Tai Nalon, fundadora e diretora executiva da agência Aos Fatos, destacou que os comentários da Meta sugerem que os verificadores de conteúdo foram responsáveis por censura, mas explicou que a big tech nunca deu às agências tal “capacidade e autoridade” contra contas nas redes.
Ela disse ainda que a agência verificou que, agora, frases como “Os brancos são os melhores” e “Eu odeio os negros” estão “autorizadas a circular no Instagram e Facebook no Brasil e no mundo”. Tai ressaltou que moderação de conteúdo não é censura ou ataque à liberdade de expressão.
A professora de direito Mariana Valente, diretora do InternetLab, reconheceu que pode haver erros nas políticas de checagens, mas destacou que a alternativa escolhida pela Meta foi um “descompromisso declarado”.
A especialista apresentou alternativas que a big tech poderia ter tomado ao invés de acabar com a política de checagem, como: investir em melhorias, deixando os filtros mais afinados e precisos ou priorizar investimentos na moderação de conteúdo feita por pessoas.
“Isso é muito alarmante da perspectiva de garantias de direitos. É um novo pacto, uma nova gramática, um compromisso novo, ou um descompromisso declarado”, observou.
Os especialistas defenderam, entre as soluções, a aprovação do PL 2630/2020, conhecido como PL das Fake News, que tramita na Câmara dos Deputados atualmente. Em suma, o texto regulamenta as redes sociais no Brasil, mas é alvo de discordância no Parlamento.
Além disso, que o governo pode promover uma “governança digital”, por meio de uma lei aprovada pelo Congresso, sobre conteúdos digitais e políticas de moderação.
Apesar de ter sido convidada para o debate, a Meta não compareceu, mas tem até a sexta-feira (24) para enviar informações que contribuam com o debate, segundo a AGU.
No início da audiência, o ministro da AGU, Jorge Messias, disse que o governo federal não faz “pré-julgamento” das redes sociais, mas que preza por um ambiente seguro para a população brasileira.
O órgão informou que vai levar as informações debatidas e ideias dos especialistas ao STF (Supremo Tribunal Federal) para que a corte “compreenda o fenômeno que está em curso” e decida melhor sobre o tema. As informações também devem ser disponibilizadas ao Congresso Nacional e à sociedade em geral.
Entenda
Em 7 de janeiro, o empresário Mark Zuckerberg anunciou as mudanças na empresa. As alterações previstas para as plataformas passam por novas políticas ligadas à checagem de fatos e buscam flexibilizar a moderação de conteúdo. Nem todas as regras serão aplicadas no Brasil, conforme reiterou a Meta, mas são novas diretrizes que podem trazer riscos ao espaço digital, pela avaliação de especialistas.

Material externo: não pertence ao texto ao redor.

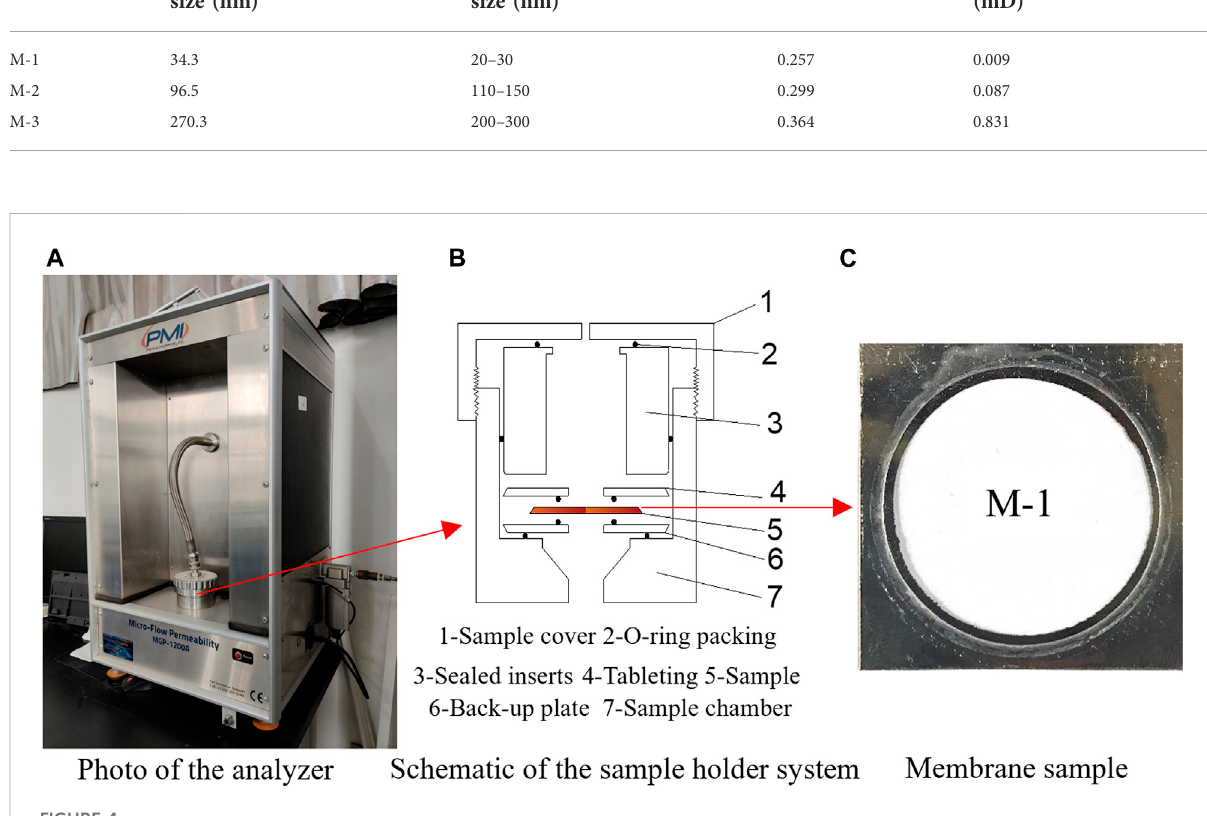
FIGURE 4 Gas micro fl ow-permeability analyzer. (A) Photo of the analyzer, (B) Schematic of the sample holder system, (C) Membrane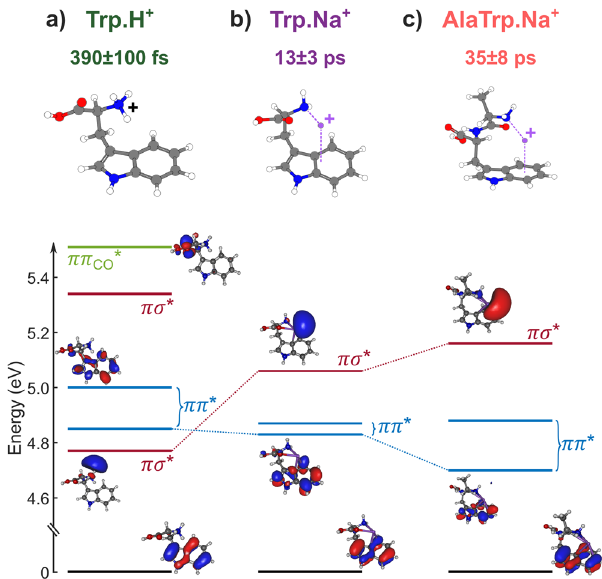
Fig. 3 Excited electronic states in tryptophan-containing charged peptides. Calculated vertical excited states for TrpH + ( a ), TrpNa + ( b ), and AlaTrpNa + ( c ), together with their equilibrium geometry (on top). The corresponding dominant orbitals are also displayed, giving the state- character of the excited state ( πσ * states in red, ππ * states in blue, ππ CO * state in green, with the ground state being in dark). Changing the adduct atom (from a ) to b )) or changing the molecular backbone (from b) to c)) has a different in fl uence on the position of the πσ * states and ππ * states.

Zuckerberg deseja inserir nas plataformas as “notas da comunidade”, a exemplo de como é feito no X. Hoje, agências e empresas de checagem fazem a análise de informações publicadas nas plataformas. O executivo também informou que Facebook, Instagram e Threads vão voltar a permitir a recomendação de conteúdos relacionados a temas políticos. O CEO destacou que as alterações vão entrar em vigor gradualmente.
O serviço de checagem de fatos ocorre desde 2016, sendo feito por jornalistas e especialistas em cerca de 115 países. O processo apura se a informação que circula na plataforma é verdadeira ou falsa e oferece a contextualização ao usuário.

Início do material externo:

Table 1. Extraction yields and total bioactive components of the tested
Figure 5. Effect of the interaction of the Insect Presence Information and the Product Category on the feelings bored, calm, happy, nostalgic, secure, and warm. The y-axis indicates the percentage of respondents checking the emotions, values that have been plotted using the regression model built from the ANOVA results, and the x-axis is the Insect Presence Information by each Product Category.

Em seguida, a Meta liberou a possibilidade de ofensas preconceituosas nas plataformas. Partes do documento da companhia norte-americana permitem que se faça no Facebook, Instagram, WhatsApp e Threads — desde que de “forma satírica” — a livre associação de homossexuais e transgêneros a termos como “esquisitos”. Esse trecho aparece na versão brasileira também.
Diante do cenário, o governo acionou a Meta para saber se as mudanças seriam adotadas no Brasil. Em resposta, a empresa de Zuckerberg informou que as alterações visam “diminuir o exagero na aplicação de nossas políticas e reduzir erros”, e que alterações ligadas à moderação de conteúdos ficarão por ora restritas aos Estados Unidos — sem modificar a forma de funcionamento no Brasil.
A posição de resposta à AGU foi mais branda do que anunciado inicialmente por Zuckerberg, mas também traz impactos ao ambiente digital. No Brasil, passou a valer uma nova política na restrição de conteúdos: parte das publicações que ferem os termos de uso não será mais removida imediatamente, como antes acontecia. O tema, então, virou embate entre a Meta e o Executivo.